-------- DATASET RECORDS
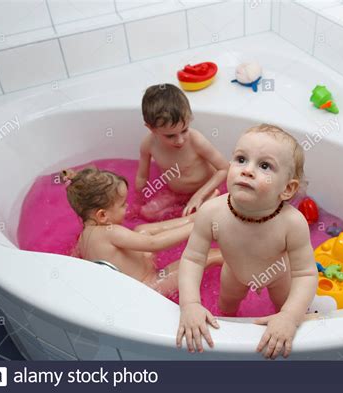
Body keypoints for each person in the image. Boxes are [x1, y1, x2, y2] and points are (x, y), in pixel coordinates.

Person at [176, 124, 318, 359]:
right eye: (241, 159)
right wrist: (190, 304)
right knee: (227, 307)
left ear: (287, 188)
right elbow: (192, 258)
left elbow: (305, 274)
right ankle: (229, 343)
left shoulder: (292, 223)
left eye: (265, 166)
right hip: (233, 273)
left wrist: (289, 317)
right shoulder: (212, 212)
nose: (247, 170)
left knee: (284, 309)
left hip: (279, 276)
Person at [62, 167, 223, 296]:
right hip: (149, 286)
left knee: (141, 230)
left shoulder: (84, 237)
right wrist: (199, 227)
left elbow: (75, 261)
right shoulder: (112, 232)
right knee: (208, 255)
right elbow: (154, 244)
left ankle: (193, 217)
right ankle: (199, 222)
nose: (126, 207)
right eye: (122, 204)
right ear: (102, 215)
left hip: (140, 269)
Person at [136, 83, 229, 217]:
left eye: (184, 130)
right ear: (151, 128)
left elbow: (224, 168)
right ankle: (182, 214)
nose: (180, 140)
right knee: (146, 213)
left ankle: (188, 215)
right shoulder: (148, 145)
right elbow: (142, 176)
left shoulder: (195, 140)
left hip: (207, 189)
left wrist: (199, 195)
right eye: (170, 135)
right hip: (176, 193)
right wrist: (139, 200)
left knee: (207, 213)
----------------
-------- DATASET RECORDS
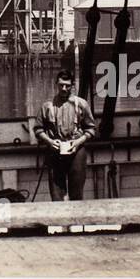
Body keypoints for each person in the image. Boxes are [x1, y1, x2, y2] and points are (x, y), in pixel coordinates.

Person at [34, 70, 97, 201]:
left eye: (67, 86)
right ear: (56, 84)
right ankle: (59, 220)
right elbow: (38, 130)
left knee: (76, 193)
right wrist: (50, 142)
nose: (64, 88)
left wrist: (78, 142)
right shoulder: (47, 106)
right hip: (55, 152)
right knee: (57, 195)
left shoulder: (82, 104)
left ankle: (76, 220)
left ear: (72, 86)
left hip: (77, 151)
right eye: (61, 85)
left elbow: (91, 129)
----------------
-------- DATASET RECORDS
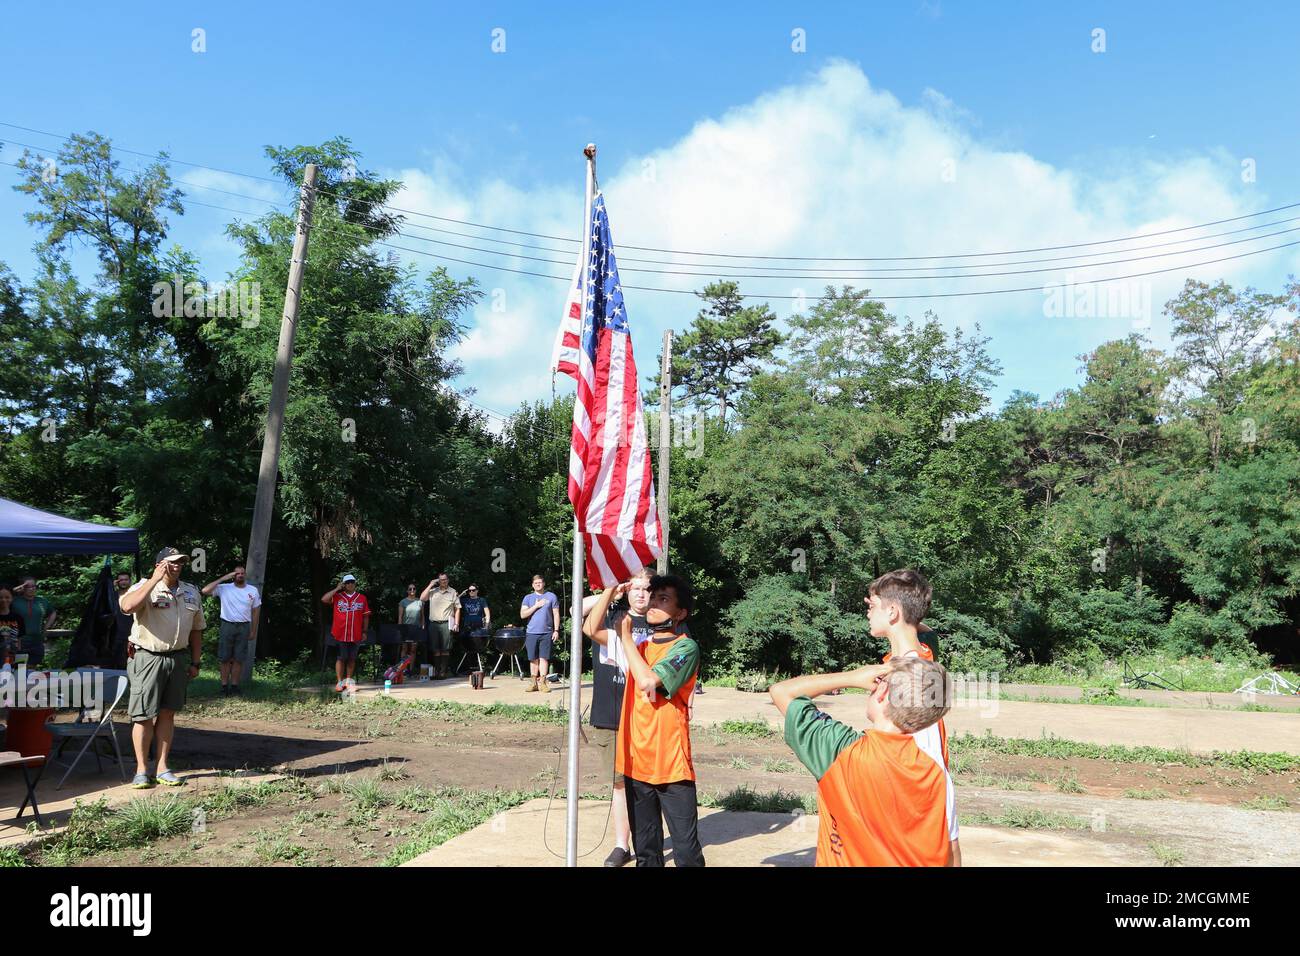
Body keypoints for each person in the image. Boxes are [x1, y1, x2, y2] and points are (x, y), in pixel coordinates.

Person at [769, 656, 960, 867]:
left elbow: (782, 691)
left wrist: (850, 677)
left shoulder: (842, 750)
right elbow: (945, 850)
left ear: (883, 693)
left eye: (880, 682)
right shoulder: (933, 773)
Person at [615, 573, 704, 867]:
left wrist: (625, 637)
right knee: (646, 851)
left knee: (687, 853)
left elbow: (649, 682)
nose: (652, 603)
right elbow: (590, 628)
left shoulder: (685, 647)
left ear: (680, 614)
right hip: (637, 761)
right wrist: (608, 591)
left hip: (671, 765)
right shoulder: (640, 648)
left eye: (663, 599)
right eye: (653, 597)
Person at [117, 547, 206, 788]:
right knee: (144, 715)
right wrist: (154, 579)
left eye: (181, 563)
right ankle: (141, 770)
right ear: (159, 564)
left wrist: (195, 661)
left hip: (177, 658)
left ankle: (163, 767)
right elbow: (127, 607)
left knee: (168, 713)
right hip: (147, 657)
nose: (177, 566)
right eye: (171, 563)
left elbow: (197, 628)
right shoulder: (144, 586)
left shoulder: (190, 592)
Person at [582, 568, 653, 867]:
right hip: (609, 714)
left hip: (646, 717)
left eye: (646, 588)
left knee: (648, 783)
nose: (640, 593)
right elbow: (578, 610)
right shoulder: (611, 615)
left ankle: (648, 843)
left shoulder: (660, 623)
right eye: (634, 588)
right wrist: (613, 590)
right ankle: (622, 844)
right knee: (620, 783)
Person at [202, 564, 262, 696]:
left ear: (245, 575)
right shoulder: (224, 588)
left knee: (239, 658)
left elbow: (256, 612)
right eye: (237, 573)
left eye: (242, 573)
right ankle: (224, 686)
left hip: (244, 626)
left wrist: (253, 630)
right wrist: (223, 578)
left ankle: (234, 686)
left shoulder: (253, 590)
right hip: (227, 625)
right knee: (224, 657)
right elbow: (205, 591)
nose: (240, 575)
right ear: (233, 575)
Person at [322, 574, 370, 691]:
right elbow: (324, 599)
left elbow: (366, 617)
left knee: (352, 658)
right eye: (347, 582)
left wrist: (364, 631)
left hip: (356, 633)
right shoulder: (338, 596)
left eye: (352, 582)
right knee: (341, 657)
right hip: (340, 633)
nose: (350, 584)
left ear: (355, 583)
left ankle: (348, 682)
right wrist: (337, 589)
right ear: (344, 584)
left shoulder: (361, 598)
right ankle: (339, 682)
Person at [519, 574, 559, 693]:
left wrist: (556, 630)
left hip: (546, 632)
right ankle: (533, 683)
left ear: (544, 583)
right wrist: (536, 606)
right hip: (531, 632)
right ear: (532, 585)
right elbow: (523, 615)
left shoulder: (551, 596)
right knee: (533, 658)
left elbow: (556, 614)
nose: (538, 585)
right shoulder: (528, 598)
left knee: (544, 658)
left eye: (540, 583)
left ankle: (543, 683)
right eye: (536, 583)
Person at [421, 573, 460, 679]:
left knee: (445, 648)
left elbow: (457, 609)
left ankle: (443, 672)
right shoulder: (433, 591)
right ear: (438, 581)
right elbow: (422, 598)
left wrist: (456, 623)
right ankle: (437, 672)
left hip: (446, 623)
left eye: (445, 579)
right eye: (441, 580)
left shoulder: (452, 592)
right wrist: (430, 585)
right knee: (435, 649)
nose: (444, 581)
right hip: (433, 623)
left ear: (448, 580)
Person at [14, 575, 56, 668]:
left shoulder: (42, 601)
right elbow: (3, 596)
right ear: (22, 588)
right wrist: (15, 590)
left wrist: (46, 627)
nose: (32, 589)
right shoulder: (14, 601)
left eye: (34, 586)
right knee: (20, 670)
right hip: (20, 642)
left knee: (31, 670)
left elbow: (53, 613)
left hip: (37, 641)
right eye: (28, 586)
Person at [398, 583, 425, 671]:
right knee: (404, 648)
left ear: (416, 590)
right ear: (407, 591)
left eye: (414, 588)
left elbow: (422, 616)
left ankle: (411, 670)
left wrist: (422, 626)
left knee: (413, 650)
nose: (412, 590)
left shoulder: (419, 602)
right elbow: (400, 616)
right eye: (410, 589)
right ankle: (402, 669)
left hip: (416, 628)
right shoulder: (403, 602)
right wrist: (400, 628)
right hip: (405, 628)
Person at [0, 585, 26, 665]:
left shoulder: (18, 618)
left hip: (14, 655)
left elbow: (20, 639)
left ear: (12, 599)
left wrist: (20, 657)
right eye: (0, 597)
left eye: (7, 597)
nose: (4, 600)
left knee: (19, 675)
----------------
> EXERCISE PROMPT
From the records above, transcribe exactly the run of lines that opens with the line holding "right eye: (237, 573)" and closes with the line holding "left knee: (352, 658)", both included.

> TASK RESPONSE
right eye: (237, 573)
left eye: (242, 573)
right ankle: (224, 686)
left hip: (244, 626)
left wrist: (253, 630)
right wrist: (223, 578)
left ankle: (234, 686)
left shoulder: (253, 590)
right hip: (227, 625)
right knee: (224, 657)
right elbow: (205, 591)
nose: (240, 575)
right ear: (233, 575)
Person at [322, 574, 370, 691]:
right elbow: (324, 599)
left elbow: (366, 617)
left knee: (352, 658)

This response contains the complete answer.